Ela estava borrada e apática.
— Já posso ligar o carro?
Relutante, o bufar da voz dela me tomou a atenção.
— Fui útil? — Rebateu.
— Não pretendo dar continuidade no que você está prestes a dizer.
— O homem que tudo prevê, não é, Herrera? — A ironia estava carregada no seu tom de voz — Consegue decifrar o sentimento de todos.
— É melhor pararmos, Alice
— Parar? Depois do sexo eu me tornei o que para você? Um objeto eu suponho.
— Sabe que não sou assim e muito menos penso dessa forma.
— Então porque está distante?
— Isso foi estranho para os dois. Nem sei se foi correto.
Ela tirou a mão da perna e segurou a minha sobre a caixa de marchas. Seus dedos passearam em carícia.
— Não resisti sentir você outra vez.
— Alice.
— Não fale nada. Somente pense a respeito.
A humidade dos seus lábios em cima da pele do meu rosto foi a última coisa que pude desfrutar antes dela sair fechando a porta calmamente para entrar em sua casa.
Esperei que sua imagem sumisse completamente para então ligar o carro e sair para o único lugar que me interessava.

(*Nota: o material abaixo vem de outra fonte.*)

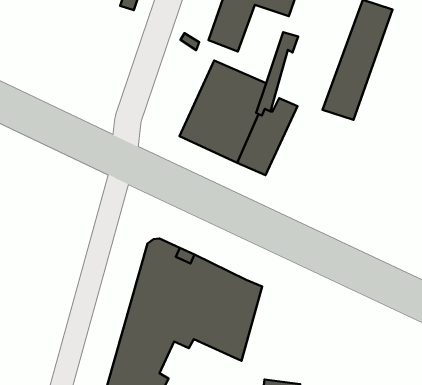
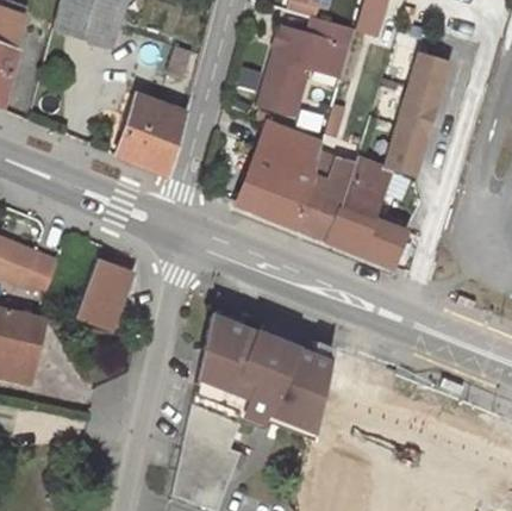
building: none -> [119,96,186,176]
building: none -> [329,160,406,264]
building: none -> [75,260,133,329]

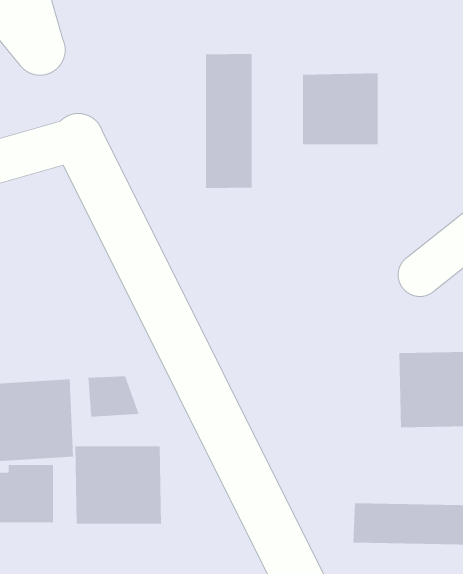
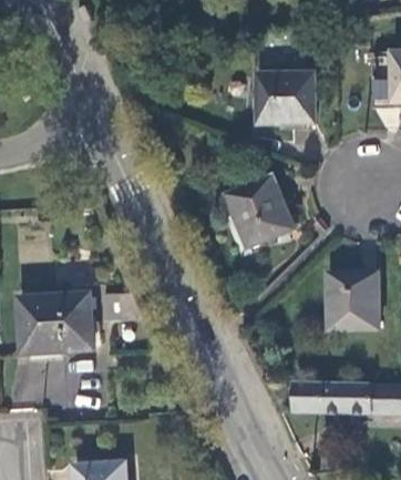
building: [206,53,252,189] -> none
building: none -> [226,175,295,248]
building: [75,445,162,525] -> none

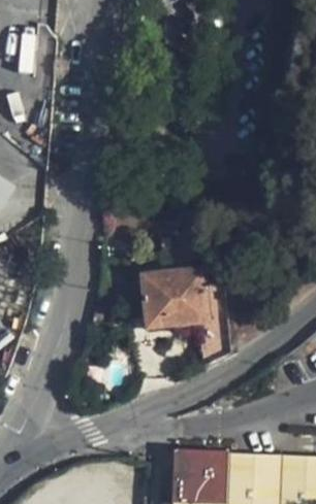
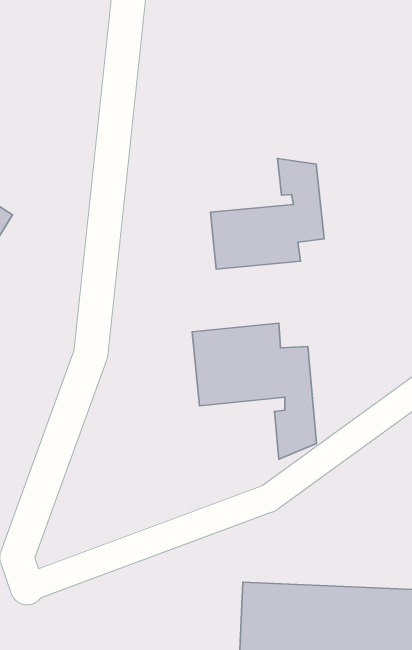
building: none -> [211,158,324,269]

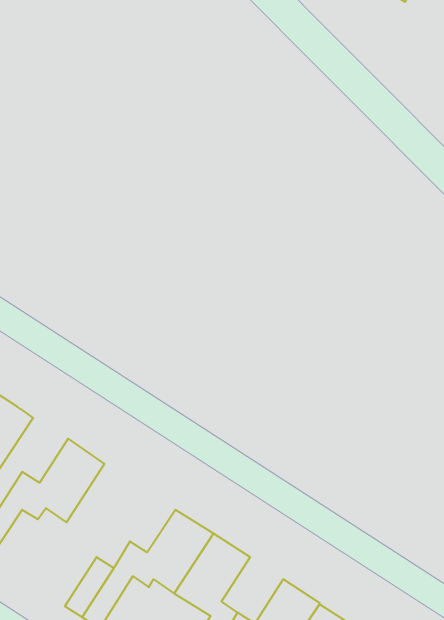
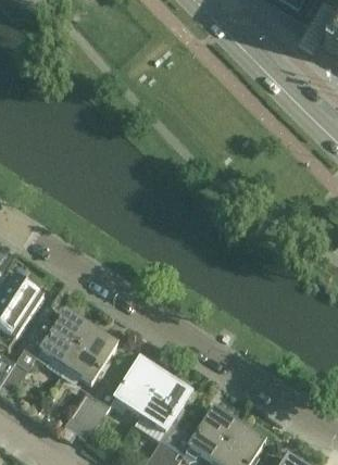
building: none -> [64,326,115,382]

O celular tocava pela terceira vez, desde que dobrei a primeira esquina saindo do condomínio dos Cecile. Após refletir mais um pouco, acionei o botão no painel do carro, atendendo.
— Dr. Herrera! — o som da voz grave de Ricardo invadiu o pequeno espaço — Me diga que está no caminho até aqui ou irei atrás de você com todos ou meus convidados.